We’re just receiving reports of an incident at a farm in Sussex where a number of people have been arrested in connection with “Annoying The Nation”.
It is believed that that the owner of the farm, a Mr. Hibbert, has been co-operating with Police and government officials in a plot codenamed Operation Less Pricks, and kindly granted permission for the use of his seventeenth century tithe barn as a temporary holding place for those arrested. Although not confirmed, we are led to understand that those already charged include:
Bus drivers who don’t wait for people to sit down before pulling away from the bus stop;
Taxi drivers who use their horns instead of knocking on the door;
People who moan at the council about the streets being full of litter, not stopping to think that it is people who drop litter, not the council;
A room full of drama teachers listening to Björk;
Grown men with replica shirts worn over their jumpers, who stand up and stretch out their arms when the opposing team fail to hit the target;
An assortment of scriptwriters, novelists and playwrights who own Agas but don’t know how to use them;
A musical equipment reviewer responsible for an article titled “Microphone of the Month”;
A woman who described herself as “A little bit Bridget, a little bit Ally, a little bit Sex And The City” and chose to call her baby boy Fred as a childishly rebellious attempt at a clever reaction to those who might have expected her to call him Julian or Rupert. Bit of advice: call him Rupert, it fits, and besides it’s a good name. Don’t be calling him Fred or Archie, with all its cheeky but lovable working class scamp connotations, unless you really do have plans for him to spend his life in William Hill’s waiting for them to weigh in at Newton Abbot.
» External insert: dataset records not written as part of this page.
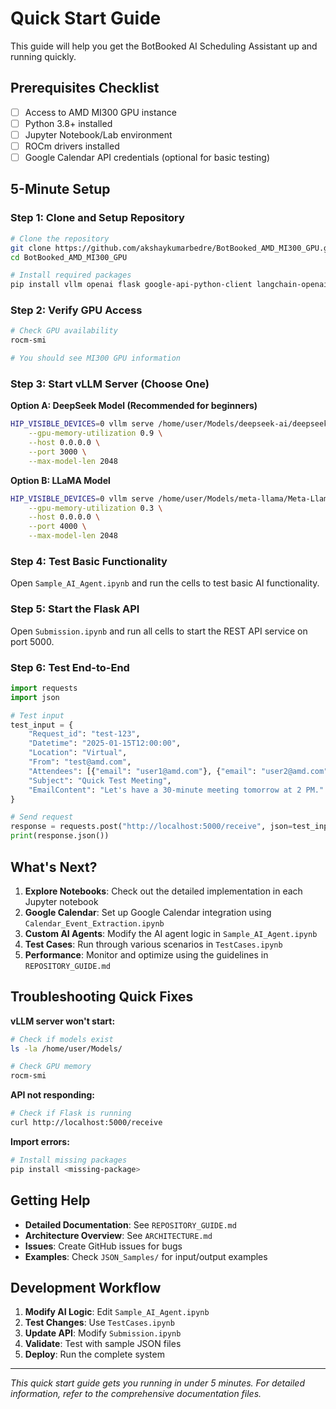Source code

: # Quick Start Guide

This guide will help you get the BotBooked AI Scheduling Assistant up and running quickly.

## Prerequisites Checklist

- [ ] Access to AMD MI300 GPU instance
- [ ] Python 3.8+ installed
- [ ] Jupyter Notebook/Lab environment
- [ ] ROCm drivers installed
- [ ] Google Calendar API credentials (optional for basic testing)

## 5-Minute Setup

### Step 1: Clone and Setup Repository
```bash
# Clone the repository
git clone https://github.com/akshaykumarbedre/BotBooked_AMD_MI300_GPU.git
cd BotBooked_AMD_MI300_GPU

# Install required packages
pip install vllm openai flask google-api-python-client langchain-openai
```

### Step 2: Verify GPU Access
```bash
# Check GPU availability
rocm-smi

# You should see MI300 GPU information
```

### Step 3: Start vLLM Server (Choose One)

**Option A: DeepSeek Model (Recommended for beginners)**
```bash
HIP_VISIBLE_DEVICES=0 vllm serve /home/user/Models/deepseek-ai/deepseek-llm-7b-chat \
    --gpu-memory-utilization 0.9 \
    --host 0.0.0.0 \
    --port 3000 \
    --max-model-len 2048
```

**Option B: LLaMA Model**
```bash
HIP_VISIBLE_DEVICES=0 vllm serve /home/user/Models/meta-llama/Meta-Llama-3.1-8B-Instruct \
    --gpu-memory-utilization 0.3 \
    --host 0.0.0.0 \
    --port 4000 \
    --max-model-len 2048
```

### Step 4: Test Basic Functionality

Open `Sample_AI_Agent.ipynb` and run the cells to test basic AI functionality.

### Step 5: Start the Flask API

Open `Submission.ipynb` and run all cells to start the REST API service on port 5000.

### Step 6: Test End-to-End

```python
import requests
import json

# Test input
test_input = {
    "Request_id": "test-123",
    "Datetime": "2025-01-15T12:00:00",
    "Location": "Virtual",
    "From": "test@amd.com",
    "Attendees": [{"email": "user1@amd.com"}, {"email": "user2@amd.com"}],
    "Subject": "Quick Test Meeting",
    "EmailContent": "Let's have a 30-minute meeting tomorrow at 2 PM."
}

# Send request
response = requests.post("http://localhost:5000/receive", json=test_input, timeout=10)
print(response.json())
```

## What's Next?

1. **Explore Notebooks**: Check out the detailed implementation in each Jupyter notebook
2. **Google Calendar**: Set up Google Calendar integration using `Calendar_Event_Extraction.ipynb`
3. **Custom AI Agents**: Modify the AI agent logic in `Sample_AI_Agent.ipynb`
4. **Test Cases**: Run through various scenarios in `TestCases.ipynb`
5. **Performance**: Monitor and optimize using the guidelines in `REPOSITORY_GUIDE.md`

## Troubleshooting Quick Fixes

**vLLM server won't start:**
```bash
# Check if models exist
ls -la /home/user/Models/

# Check GPU memory
rocm-smi
```

**API not responding:**
```bash
# Check if Flask is running
curl http://localhost:5000/receive
```

**Import errors:**
```bash
# Install missing packages
pip install <missing-package>
```

## Getting Help

- **Detailed Documentation**: See `REPOSITORY_GUIDE.md`
- **Architecture Overview**: See `ARCHITECTURE.md`
- **Issues**: Create GitHub issues for bugs
- **Examples**: Check `JSON_Samples/` for input/output examples

## Development Workflow

1. **Modify AI Logic**: Edit `Sample_AI_Agent.ipynb`
2. **Test Changes**: Use `TestCases.ipynb`
3. **Update API**: Modify `Submission.ipynb`
4. **Validate**: Test with sample JSON files
5. **Deploy**: Run the complete system

---

*This quick start guide gets you running in under 5 minutes. For detailed information, refer to the comprehensive documentation files.*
Also being held is a whole wall full of teenagers spitting needlessly;
An amateur thug in camouflage trousers whose Japanese fighting dog had run amok on a Swindon council estate;
A man from the record company who said that George Michael continues to challenge social taboos through his music;
Continuity announcers introducing comedy shows;
A pub band who get uppity when everyone goes to the bar during a song they’ve written themselves;
A group of football fans referred to as Commodores, as in once, twice, three times a season, who feed sugar lumps to police horses at Cup Finals;
An artist who said his next album would be more “song-based”;
A man who informs people that he gets up at six am every morning and seemed to want a medal;
People who say they speak as they find and are somehow proud of it;
Journalists who try to spell an interviewee’s laugh;
An organisation who declared an awareness week for awareness weeks;
And a council worker who dropped litter.